( 844270 )
Au début du texte, une véritable énormité, du cardinal Sodano. par Scrutator Sapientiæ (2018-02-14 06:28:58)
[en réponse à 844250]
Bonjour Candidus,
Voici :
"Cela fait maintenant presque 5 ans, jour pour jour que Benoît XVI annonçait, dans un discours historique, sa renonciation. Le cardinal Sodano, doyen du Sacré-Collège évoqua alors «un coup de tonnerre dans un ciel serein» tout en saluant le travail accompli par Benoît XVI avec beaucoup d’amour et d’humilité, depuis le 19 avril 2005."
La démission du pape Benoît XVI a certainement été "un coup de tonnerre", mais n'a certainement pas été "un coup de tonnerre dans un ciel serein".
Je me souviens très bien du fait qu'au moins les deux dernières années du pontificat de Benoît XVI, à savoir les années 2011 et 2012, n'ont pas du tout été équivalentes, et ne sont donc pas du tout assimilables, à "un ciel serein".

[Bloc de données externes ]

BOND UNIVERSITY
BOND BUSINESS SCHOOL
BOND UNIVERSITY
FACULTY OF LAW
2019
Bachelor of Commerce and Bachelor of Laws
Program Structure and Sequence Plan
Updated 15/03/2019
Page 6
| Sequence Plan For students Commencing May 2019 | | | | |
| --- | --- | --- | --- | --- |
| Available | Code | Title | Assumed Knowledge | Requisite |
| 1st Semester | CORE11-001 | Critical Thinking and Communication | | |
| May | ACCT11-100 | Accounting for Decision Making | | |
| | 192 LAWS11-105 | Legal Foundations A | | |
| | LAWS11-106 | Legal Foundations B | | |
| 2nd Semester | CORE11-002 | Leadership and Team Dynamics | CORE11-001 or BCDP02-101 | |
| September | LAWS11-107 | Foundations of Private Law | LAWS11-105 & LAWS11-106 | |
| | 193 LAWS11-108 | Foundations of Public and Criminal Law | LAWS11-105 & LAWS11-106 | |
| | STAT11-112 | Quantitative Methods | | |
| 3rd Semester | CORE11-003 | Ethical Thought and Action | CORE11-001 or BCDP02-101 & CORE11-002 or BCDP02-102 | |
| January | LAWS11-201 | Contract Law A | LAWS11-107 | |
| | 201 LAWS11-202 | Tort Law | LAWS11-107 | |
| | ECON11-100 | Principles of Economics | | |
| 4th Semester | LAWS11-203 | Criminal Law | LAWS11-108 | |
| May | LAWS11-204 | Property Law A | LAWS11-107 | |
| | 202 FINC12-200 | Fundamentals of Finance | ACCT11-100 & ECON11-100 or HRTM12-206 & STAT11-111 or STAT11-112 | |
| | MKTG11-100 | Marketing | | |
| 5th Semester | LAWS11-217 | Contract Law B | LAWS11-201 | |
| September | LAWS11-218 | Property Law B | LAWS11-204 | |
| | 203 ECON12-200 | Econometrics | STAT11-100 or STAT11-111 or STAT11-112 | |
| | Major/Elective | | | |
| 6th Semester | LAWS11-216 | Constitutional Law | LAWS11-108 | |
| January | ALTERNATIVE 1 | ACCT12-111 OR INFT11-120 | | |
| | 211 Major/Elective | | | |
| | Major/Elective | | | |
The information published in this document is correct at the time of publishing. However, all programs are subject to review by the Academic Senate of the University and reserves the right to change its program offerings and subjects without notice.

Et je ne fais même pas allusion, ici, à une possible "face cachée" (financière, judiciaire, etc.) d'au moins une partie de ce pontificat : je fais allusion ici, tout simplement, à ce que nous avons eu sous les yeux, du printemps 2005 à l'hiver 2013, ce qui signifie évidemment pas que je considère que le pape Benoît XVI est le premier ou le seul responsable du fait que son pontificat n'a que rarement été ou rendu bénéficiaire d'un optimum de sérénité.
Bonne journée.
Scrutator.

( 844282 )
en effet le ciel était gris, orageux et déprimant par Luc Perrin (2018-02-14 14:35:38)
[en réponse à 844270]
Juste observation mais venant d'un diplomate comme le cardinal Sodano, qui n'était pas au mieux avec le Pontife, rien ne m'étonne.
Maintenant même avec ces lourds nuages, il était difficile de prévoir cette renonciation. Il y a eu bien des pontificats aux dernières années lourdes sans pour autant que cela se traduise par une renonciation.
Pour Paul VI et Jean-Paul II, on en avait beaucoup parlé il est vrai et Paul VI l'avait envisagé sans franchir le pas in fine.
Ni Pie VI ni Pie VII, prisonniers, n'ont opté pour une renonciation.
L'Église est-elle en meilleure position en février 2018 qu'il y a cinq ans ? Chacun pourra en juger.
Une chose restera, Benoît XVI n'a jamais réclamé une expertise dans l'art de gouverner et son pontificat a démontré, à mon sens, que cela ne tenait pas qu'à sa modestie naturelle et sincère.